On your answer to that question, if you go up to the GGP post (your first responder, Slapshot), you'll see that's exactly what they were arguing against. Most people don't have a malaria at any given time, so they're not competing for hosts. So instead of considering how our two strains battle it out in C, the dominant question -- the one that determines whether the strain is viable -- is whether it can infect A's friends D through Z, all of whom don't have malaria, presumably because they weren't bitten by an infected mosquito in the last couple weeks. Since the answer to that doesn't depend on what's happening in C, we conclude that it has about the same probability now as when mosquitos are being eliminated.
I mean, that's the whole reason we're so scared of things "going airborne", right? That they spread so much faster and frictionlessly, and they're not constrained by the vagaries of their hosts.
Not crucial to this discussion, but worth knowing: malaria isn't a virus; it's a protozoa. It does mean the immune response is pretty different.
The point is, with mosquitos, a larger percentage of population (A's friends) will already be bitten by infected mosquitos, making it harder for the airborne strain to find a fresh host...
Thanks for the info regarding Malaria..
"I know. But when you remove mosquitoes from the picture, aren't you putting selection pressure on the diseases to be airborne?"
Not necessarily that specific pressure. Except in carefully controlled laboratory situations, we can't specify the selection pressure being applied. There are too many potential pressures at work, and the mutation outcomes are too stochastic. At best we can force pressure in general. The outcome of that pressure might be entirely different from what we expect it to be.
Let's say we eradicate mosquitos. What other vectors of transmission does a virus like Zika have? What other hosts? It's possible the virus finds a new insect-borne transmission pathway: say, ticks instead of mosquitos. It's possible the virus 'focuses' (to use the term very very loosely) on other hosts, and effectively ceases to be a human concern. I'd wager that either of these outcomes is the more likely adaptation case than a leap to airborne transmission.

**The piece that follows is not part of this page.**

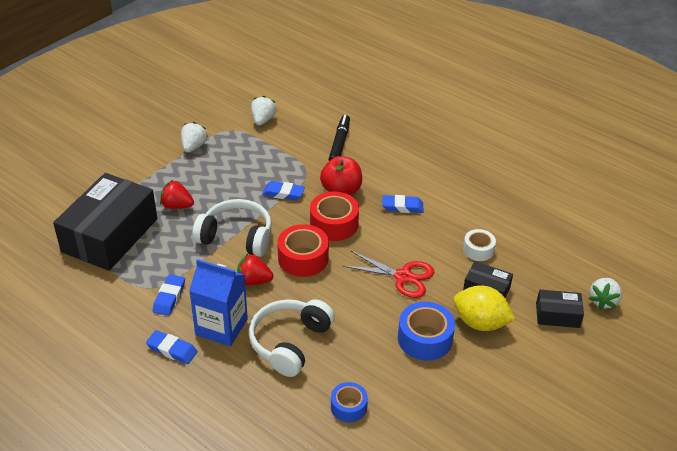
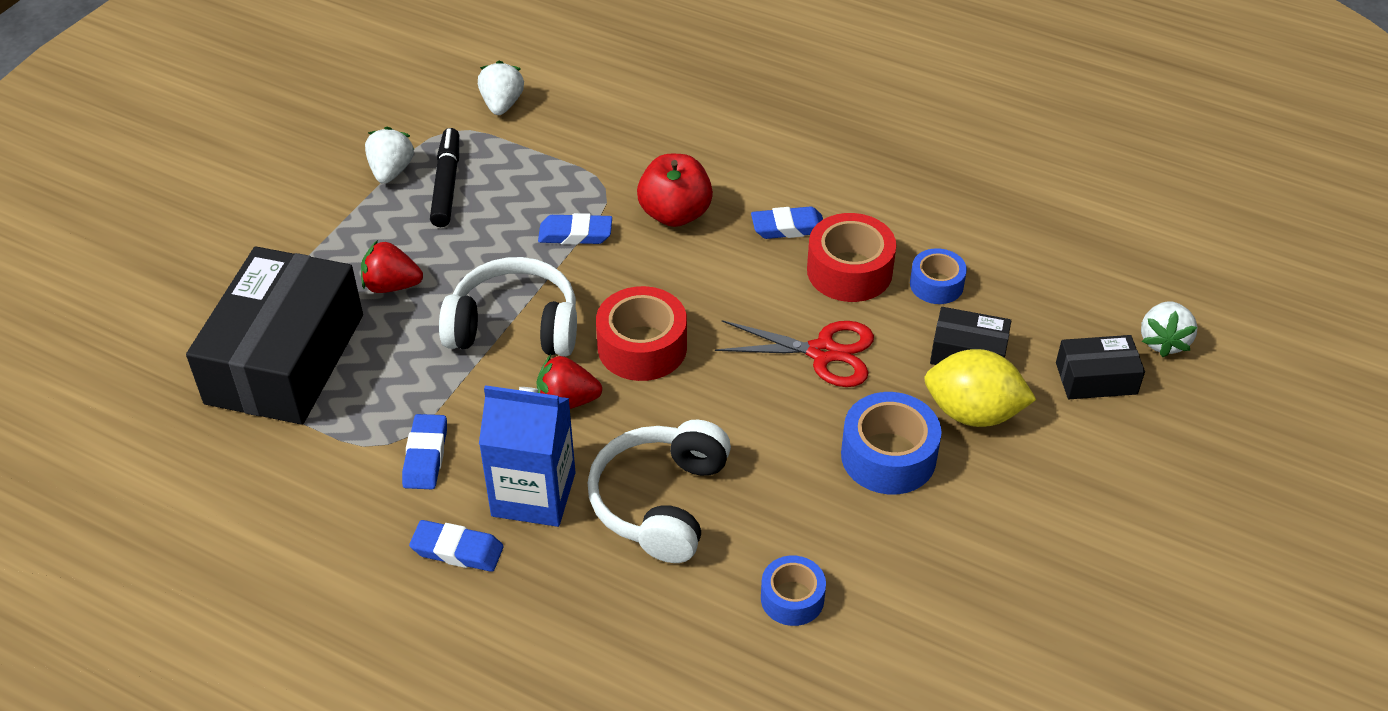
camera: 10 degrees left, 5 degrees up
(334, 224) = (679, 276): red tape -> red tape (849, 271)
(339, 143) = (649, 128): black marker -> black marker (447, 184)
(478, 250) = (936, 284): white tape -> blue tape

Evolving an entirely new means of infectious transmission seems to be a much rarer adaptation than adapting through other means (increased infectious potential; severity of infection; adaptation to new host types; etc.). It's popular in TV and movies to speak about a virus "going airborne," but in actual record, that's usually not what happens. Evolution doesn't have any agency or self-direction; it usually arrives at the 'laziest' and least costly alternative in response to imposed pressures. In this scenario, evolving airborne survivability and transmissibility is probably more costly than adapting to whatever enzyme prevents fleas and ticks from being carriers.
It's not as if an organism can "release" the "pressure" by evolving in a new direction. In your example, if we eradicate mosquitos, one transmission vector becoming less viable doesn't make other vectors more likely to arise, as if by some conservation of total population.

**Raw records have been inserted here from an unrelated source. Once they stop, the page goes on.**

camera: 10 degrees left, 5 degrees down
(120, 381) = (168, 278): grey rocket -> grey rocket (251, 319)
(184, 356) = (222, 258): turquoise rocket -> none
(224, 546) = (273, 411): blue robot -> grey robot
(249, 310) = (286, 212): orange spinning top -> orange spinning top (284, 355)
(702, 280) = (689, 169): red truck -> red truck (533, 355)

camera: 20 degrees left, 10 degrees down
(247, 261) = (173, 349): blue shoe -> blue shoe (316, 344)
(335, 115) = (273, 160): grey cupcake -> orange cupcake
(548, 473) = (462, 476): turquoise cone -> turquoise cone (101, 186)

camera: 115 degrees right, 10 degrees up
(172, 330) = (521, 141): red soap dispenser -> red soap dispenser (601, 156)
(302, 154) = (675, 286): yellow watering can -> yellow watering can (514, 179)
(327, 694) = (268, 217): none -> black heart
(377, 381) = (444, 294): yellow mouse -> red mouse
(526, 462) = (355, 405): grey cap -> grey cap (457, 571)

> least costly alternative in response to imposed pressures
Evolution is even lazier, alternatives don't arise in response to imposed pressures at all, so in this scenario the lazy thing is extinction.
Also, I am just putting forward a dangerous possibility other than the effect on the food chain..
Since no one is going to eradicate cars worldwide just because the annual human death toll in car accidents is 1.25 million!
Kill the mosquitos. It's cheaper in the long run.
Is it? A human that survives to reproduce that would have otherwise died from malaria uses more non-renewable resources than a human that dies from malaria over the course of their lifetime, and continues to do so after their death by way of their progeny.
In terms of how much time we have as a species before running out of non-renewables on earth, killing the mosquitos might cost more than our blue marble can afford.
Perhaps certain natural population controls ought not be tampered with.
I think a cost-benefit analysis supports gene-drive-based mosquito eradication, but this option might be as effective and more politically palatable.
We could keep a few cats isolated behind glass in zoos. Isolated cats don't matter.